Given entries

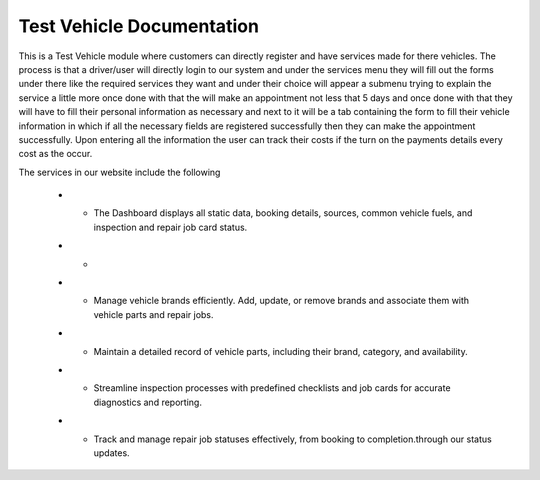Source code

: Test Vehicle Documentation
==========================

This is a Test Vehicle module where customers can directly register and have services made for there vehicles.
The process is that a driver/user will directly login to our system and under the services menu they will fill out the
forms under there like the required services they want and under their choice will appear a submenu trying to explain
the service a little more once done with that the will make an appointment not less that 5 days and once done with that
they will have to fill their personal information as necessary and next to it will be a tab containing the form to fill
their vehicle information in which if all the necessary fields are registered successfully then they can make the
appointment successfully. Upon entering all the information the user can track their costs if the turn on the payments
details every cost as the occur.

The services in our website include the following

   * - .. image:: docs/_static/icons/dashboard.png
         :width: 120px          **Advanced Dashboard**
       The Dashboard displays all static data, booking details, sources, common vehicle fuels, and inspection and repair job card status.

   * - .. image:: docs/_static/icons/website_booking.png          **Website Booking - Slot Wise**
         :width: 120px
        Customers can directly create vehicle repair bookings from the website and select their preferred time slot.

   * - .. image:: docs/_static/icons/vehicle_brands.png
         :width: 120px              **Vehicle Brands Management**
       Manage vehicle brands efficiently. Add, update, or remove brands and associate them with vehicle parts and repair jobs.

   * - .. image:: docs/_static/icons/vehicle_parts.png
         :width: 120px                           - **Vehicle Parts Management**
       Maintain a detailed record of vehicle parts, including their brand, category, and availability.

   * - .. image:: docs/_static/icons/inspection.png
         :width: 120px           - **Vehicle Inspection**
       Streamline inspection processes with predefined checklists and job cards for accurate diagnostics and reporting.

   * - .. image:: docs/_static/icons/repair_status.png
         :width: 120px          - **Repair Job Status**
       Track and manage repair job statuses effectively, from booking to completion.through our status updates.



Task statement
Count up the lines in the entries above where the word "details" appears, and give the figure with nothing added.

Answer space
2